Wikipedia already has about 400 million users and is in the top 10 most popular websites in the world. It aims to reach a billion through international expansion, starting with India, where it plans its first office outside the United States.

"The biggest priority for us is diversifying the contributor base, and we mean that both in English Wikipedia -- we want to diversify the kinds of people who are contributing -- but also geographically," Wales said in an interview with Reuters.

Wikipedia has 17 million articles, more than 3.5 million of them in English, which have been written collaboratively by volunteers around the world. Almost all of its articles can be edited by anyone with access to the site.

"I think our real humanitarian impact will be in the next few years as we bring information to people who haven't had it," Wales said, speaking to Reuters at a party in London to celebrate Wikipedia's 10th birthday this week.

He said that along with increasing the number of languages in which Wikipedia articles are published, increasing speed of access was also a priority.

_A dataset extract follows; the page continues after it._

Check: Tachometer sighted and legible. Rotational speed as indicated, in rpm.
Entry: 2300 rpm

"One of the problems we have today is that we are sometimes a little bit slow in India and China. The access times are slow because we don't have enough servers there," he said.

But Wales said he would not compromise on censorship in China, where Wikipedia is accessible but does not have its own servers because it would have to collaborate in filtering its own content.

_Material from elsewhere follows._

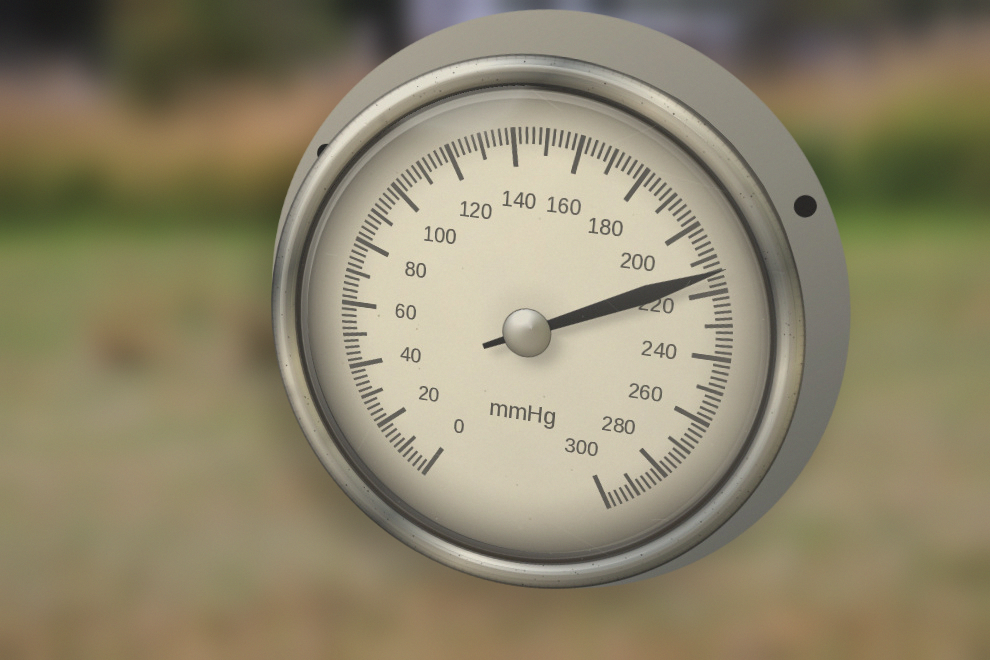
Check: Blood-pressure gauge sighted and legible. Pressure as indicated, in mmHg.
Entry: 214 mmHg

"Access to information, basic information in particular, is a fundamental human right and we won't compromise on it. Of course they don't compromise either," he said.

"I meet with the minister there, he meets with me, we've had a lot of conversations, we agree to disagree. We're making progress but it's slow diplomacy."

A year ago, Google (GOOG.O) announced it may withdraw from China after a serious hacking episode, and said it was no longer willing to self-censor searches. It now has a diminished presence in China.

Wikipedia funds its operations mainly through donations, and has a budget of about $20 million a year.

Canadian journalist and science-fiction writer Cory Doctorow, an advocate of copyright-law liberalization, said the absence of money in Wikipedia's mode of operation was one of its main attractions.

"There's one less reason to feel your labor is undervalued, because there's a lot of stuff I would do for free that I wouldn't do for a pittance," he said.

Wales said Wikipedia had no plans to change its non-profit status by selling advertising on the site, which was a place with dialogue and debate that did not come from columnists and bloggers but was aimed at establishing mutual understanding.

"That debate is in the form of how do we get it right, how do we explain the world in a mutual way... so in that context we don't want to have a lot of commercialism," he said. "It's quite important and we don't see any reason to change it."